Given text ->

╭──

About 25 percent of the 750 people who were tested got a diagnosis, according to Wise.

Even when they leave without a diagnosis, she said, they learn much more about their condition and tell investigators it was helpful.

In Benge’s case, she now takes medications to thin her blood and help cope with the pain.

“I’m excited they found out what was causing our problem and pray someday soon they will be able to do something to help me [and my siblings],” she said. “Even if they can’t help us, maybe someday they will be able to help someone else who has this problem.”

Treatment at Last

Gahl said there have been notable success stories, too.

“We had a woman who had some tumors that were both fibrosis or scarring and inflammatory, and we checked her cells in culture and they responded to hydroxychloroquine, which is Plaquenil, and that has stopped the growth of her tumors,” he said. “We have several patients whom we did the spinal taps on and they had deficiencies of neurotransmitters, and we’ve treated those individuals with neurotransmitters. And they’re now able to essentially get up out of chairs in only a few seconds instead of minutes.”

╰──

Given entries ->
╭──

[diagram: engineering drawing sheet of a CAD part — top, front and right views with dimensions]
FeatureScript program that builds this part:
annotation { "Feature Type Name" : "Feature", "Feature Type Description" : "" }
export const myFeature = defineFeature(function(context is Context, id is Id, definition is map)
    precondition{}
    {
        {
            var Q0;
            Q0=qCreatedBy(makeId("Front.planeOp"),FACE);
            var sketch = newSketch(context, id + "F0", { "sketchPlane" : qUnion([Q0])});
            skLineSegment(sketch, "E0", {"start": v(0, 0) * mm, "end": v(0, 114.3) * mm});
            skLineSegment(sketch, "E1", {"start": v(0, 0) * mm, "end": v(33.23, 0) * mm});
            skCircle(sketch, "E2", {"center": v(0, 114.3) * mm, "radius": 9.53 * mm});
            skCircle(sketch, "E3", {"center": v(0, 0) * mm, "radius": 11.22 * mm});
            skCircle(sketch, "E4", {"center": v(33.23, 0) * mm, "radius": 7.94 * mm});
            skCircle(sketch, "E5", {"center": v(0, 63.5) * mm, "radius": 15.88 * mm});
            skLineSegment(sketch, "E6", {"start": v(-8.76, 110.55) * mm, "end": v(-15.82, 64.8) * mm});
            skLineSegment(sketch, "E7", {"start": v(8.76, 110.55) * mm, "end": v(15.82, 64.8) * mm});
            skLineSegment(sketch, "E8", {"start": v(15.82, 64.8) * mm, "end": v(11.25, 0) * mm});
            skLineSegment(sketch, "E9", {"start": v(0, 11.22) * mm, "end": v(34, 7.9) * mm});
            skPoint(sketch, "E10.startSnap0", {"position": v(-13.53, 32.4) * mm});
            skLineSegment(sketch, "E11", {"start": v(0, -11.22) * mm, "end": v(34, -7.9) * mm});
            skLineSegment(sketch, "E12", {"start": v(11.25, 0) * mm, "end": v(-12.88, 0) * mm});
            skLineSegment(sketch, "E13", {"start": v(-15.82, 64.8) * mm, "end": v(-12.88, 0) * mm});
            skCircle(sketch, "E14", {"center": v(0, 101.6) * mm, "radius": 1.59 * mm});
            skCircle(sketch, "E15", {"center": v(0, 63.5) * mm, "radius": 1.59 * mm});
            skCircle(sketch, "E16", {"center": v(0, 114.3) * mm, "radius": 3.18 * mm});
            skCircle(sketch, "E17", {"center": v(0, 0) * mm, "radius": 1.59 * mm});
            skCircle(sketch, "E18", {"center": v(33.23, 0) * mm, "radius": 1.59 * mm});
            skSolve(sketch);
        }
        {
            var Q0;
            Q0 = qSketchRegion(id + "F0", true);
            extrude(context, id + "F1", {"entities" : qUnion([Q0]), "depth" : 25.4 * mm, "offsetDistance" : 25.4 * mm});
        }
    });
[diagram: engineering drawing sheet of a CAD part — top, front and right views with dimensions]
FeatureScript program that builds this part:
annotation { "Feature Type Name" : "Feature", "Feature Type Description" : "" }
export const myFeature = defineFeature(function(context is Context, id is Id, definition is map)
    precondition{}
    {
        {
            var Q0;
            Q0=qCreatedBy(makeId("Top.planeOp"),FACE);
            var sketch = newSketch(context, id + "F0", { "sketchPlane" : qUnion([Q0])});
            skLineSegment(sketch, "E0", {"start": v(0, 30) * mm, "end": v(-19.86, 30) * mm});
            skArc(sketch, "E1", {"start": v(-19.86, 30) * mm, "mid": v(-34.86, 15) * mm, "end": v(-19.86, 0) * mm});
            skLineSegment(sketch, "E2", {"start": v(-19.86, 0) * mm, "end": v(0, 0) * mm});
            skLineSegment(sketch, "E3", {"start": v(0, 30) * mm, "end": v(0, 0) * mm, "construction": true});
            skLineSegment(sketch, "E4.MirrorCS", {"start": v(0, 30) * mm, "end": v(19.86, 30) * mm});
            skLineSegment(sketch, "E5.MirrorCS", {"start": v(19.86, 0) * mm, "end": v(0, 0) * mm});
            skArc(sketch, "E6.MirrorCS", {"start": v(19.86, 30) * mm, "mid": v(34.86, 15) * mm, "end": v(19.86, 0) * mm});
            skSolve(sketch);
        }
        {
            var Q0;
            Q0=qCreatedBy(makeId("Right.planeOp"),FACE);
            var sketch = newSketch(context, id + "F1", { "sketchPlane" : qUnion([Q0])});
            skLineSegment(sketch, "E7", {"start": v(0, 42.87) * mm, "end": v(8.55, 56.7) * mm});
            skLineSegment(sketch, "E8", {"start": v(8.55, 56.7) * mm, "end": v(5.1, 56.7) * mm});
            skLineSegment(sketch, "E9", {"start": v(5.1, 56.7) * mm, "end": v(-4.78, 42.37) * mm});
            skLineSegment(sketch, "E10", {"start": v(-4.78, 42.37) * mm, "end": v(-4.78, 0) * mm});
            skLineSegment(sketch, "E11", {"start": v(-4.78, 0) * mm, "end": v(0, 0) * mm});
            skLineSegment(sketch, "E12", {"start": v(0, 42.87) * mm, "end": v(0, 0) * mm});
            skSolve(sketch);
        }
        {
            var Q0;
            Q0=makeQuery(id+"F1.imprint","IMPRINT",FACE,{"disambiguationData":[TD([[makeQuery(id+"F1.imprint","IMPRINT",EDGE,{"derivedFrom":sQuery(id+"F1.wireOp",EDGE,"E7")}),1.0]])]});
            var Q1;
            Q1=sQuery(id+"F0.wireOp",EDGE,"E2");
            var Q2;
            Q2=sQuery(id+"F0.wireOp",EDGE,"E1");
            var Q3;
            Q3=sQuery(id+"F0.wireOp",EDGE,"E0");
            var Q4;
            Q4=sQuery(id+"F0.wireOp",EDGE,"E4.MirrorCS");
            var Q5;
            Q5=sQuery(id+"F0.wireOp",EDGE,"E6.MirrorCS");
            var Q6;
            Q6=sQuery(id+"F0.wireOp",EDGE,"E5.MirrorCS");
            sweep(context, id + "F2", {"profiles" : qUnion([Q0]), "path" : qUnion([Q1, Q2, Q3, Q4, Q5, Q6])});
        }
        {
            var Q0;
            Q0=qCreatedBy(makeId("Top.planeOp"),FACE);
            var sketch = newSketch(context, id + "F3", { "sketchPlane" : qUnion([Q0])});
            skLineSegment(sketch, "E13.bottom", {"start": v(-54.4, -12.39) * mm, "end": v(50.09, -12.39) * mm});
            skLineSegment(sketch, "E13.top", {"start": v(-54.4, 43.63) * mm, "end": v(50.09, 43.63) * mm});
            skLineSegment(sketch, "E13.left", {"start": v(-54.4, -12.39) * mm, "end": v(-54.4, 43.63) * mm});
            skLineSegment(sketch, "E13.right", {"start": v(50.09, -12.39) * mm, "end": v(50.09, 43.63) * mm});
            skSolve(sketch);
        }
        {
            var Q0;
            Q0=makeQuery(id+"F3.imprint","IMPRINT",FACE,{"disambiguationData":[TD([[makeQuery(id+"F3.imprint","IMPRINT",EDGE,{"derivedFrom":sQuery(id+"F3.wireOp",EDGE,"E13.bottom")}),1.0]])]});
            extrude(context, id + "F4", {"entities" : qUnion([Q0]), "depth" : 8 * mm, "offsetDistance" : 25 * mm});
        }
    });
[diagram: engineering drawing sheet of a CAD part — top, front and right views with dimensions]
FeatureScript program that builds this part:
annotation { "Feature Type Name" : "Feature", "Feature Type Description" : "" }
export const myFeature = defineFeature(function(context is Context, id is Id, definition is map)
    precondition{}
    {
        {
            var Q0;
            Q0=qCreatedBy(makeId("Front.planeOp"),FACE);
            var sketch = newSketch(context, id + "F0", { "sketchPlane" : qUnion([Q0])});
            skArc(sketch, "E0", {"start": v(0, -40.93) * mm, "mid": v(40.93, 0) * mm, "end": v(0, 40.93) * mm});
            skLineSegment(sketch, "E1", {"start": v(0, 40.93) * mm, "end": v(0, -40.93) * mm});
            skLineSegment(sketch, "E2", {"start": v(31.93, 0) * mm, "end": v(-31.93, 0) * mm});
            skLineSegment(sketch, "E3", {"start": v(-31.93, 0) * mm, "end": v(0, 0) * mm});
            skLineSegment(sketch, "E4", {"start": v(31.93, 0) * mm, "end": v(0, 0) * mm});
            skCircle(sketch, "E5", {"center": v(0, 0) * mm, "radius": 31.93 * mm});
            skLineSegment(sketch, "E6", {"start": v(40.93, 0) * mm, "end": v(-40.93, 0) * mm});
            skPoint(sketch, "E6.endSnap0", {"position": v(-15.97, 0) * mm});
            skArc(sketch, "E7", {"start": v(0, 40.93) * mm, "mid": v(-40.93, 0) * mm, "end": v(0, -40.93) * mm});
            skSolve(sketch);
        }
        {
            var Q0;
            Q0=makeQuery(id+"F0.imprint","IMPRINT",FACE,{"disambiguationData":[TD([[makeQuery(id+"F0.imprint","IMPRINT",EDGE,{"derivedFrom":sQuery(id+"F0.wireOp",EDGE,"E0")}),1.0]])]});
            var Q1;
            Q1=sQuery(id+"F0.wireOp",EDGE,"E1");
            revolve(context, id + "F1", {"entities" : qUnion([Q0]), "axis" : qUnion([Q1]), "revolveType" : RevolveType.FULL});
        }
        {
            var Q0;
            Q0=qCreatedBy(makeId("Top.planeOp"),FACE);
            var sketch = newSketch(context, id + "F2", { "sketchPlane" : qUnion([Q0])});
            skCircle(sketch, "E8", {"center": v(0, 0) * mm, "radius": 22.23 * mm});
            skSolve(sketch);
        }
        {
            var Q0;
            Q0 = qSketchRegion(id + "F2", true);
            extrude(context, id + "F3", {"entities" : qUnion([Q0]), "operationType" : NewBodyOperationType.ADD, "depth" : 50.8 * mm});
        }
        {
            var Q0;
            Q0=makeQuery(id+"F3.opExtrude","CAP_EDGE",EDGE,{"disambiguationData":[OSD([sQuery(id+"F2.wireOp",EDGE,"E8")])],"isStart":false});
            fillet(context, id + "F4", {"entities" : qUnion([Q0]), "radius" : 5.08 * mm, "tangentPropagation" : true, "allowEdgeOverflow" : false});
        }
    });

╰──

To do -> For each statement, say yes or no to whether the passage about diagnosis and treatment agrees with it, and quote the words from the passage that decide it. (a) About a quarter of the 750 people tested got a diagnosis. (b) Benge now takes medication to thin her blood. (c) The woman with tumors was treated with neurotransmitters. The listing has no connection to the passage about diagnosis and treatment.

Answer section ->
(a) Yes: "About 25 percent of the 750 people who were tested got a diagnosis"
(b) Yes: "she now takes medications to thin her blood and help cope with the pain."
(c) No: "they responded to hydroxychloroquine, which is Plaquenil, and that has stopped the growth of her tumors"